Tugas berikutnya tidak menggugurkan argumen ini karena belum diuji secara statistik, tetapi menerjemahkannya menjadi pertanyaan-pertanyaan riset yang lebih spesifik—dari analisis kurikulum FEBI, studi konten skripsi mahasiswa, hingga asesmen kompetensi epistemik.
Pada akhirnya, keresahan Shahmi dan Prof. Rizal tidak boleh berhenti sebagai perdebatan di ruang opini. Kritik tersebut harus diterjemahkan menjadi reformasi konkret: perubahan kurikulum, desain riset mahasiswa, arah pembelajaran, hingga cara dosen membimbing skripsi.

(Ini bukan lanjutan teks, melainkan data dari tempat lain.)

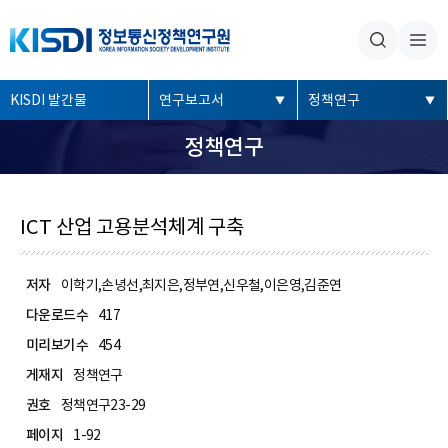
본문내용 바로가기
주메뉴 바로가기
좌
KISDI 발간물
연구보고서
정책연구
측
정책연구
메
뉴
ICT 산업 고용분석체계 구축
저자
이학기,손녕선,최지은,정부연,신우철,이은영,김준연
다운로드수
417
미리보기수
454
게재지
정책연구
권호
정책연구23-29
페이지
1-92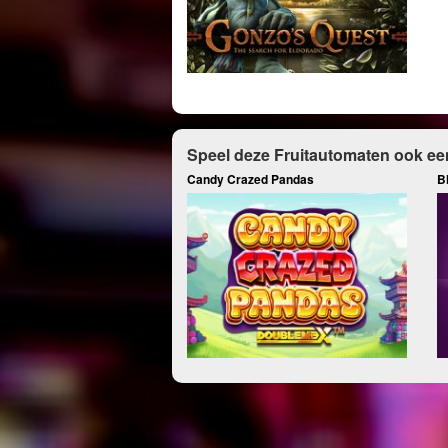
Speel deze Fruitautomaten ook ee
Candy Crazed Pandas
B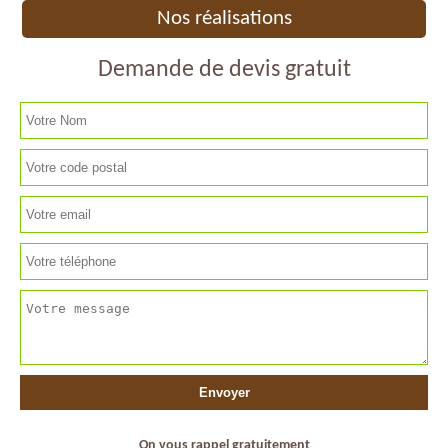
Nos réalisations
Demande de devis gratuit
On vous rappel gratuitement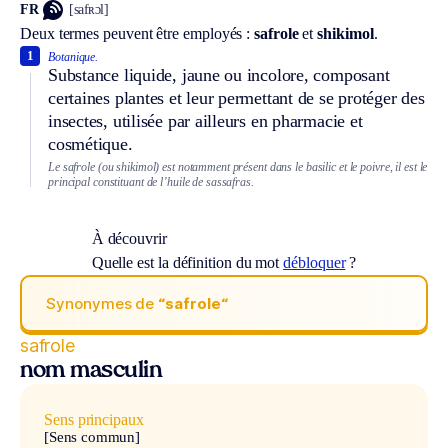
FR
[safʀɔl]
Deux termes peuvent être employés :
safrole
et
shikimol
.
1
Botanique.
Substance liquide, jaune ou incolore, composant
certaines plantes et leur permettant de se protéger des
insectes, utilisée par ailleurs en pharmacie et
cosmétique.
Le safrole (ou shikimol) est notamment présent dans le basilic et le poivre, il est le
principal constituant de l’huile de sassafras.
À découvrir
Quelle est la définition du mot
débloquer
?
Synonymes de
“safrole“
safrole
nom masculin
Sens principaux
[Sens commun]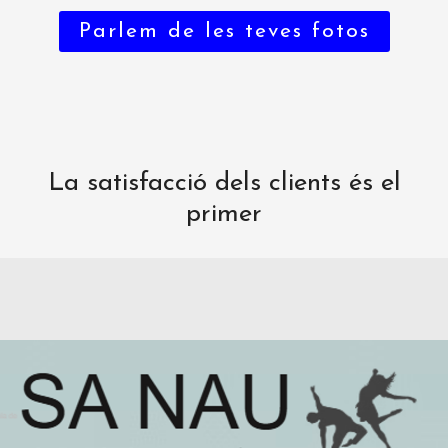
Parlem de les teves fotos
La satisfacció dels clients és el
primer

Sebab yang dipertaruhkan bukan sekadar reputasi institusi FEBI, melainkan juga kualitas generasi ekonom Muslim yang kelak mengisi ruang industri, akademik, dan kebijakan publik di Indonesia.
Mencari ilmu dalam ekonomi Islam bukan tindakan sinis, melainkan bentuk tanggung jawab intelektual yang paling serius. FEBI di persimpangan bukan vonis kehancuran, melainkan peringatan bahwa institusi ini harus memilih: menjadi pusat pengembangan ilmu yang sungguh-sungguh, atau terus terjebak menjadi pabrik label syariah tanpa kedalaman epistemologis.
Pada akhirnya, yang penting bukan seberapa “syariah” istilah yang digunakan, melainkan apakah ekonomi Islam benar-benar mampu menjawab persoalan keadilan sosial.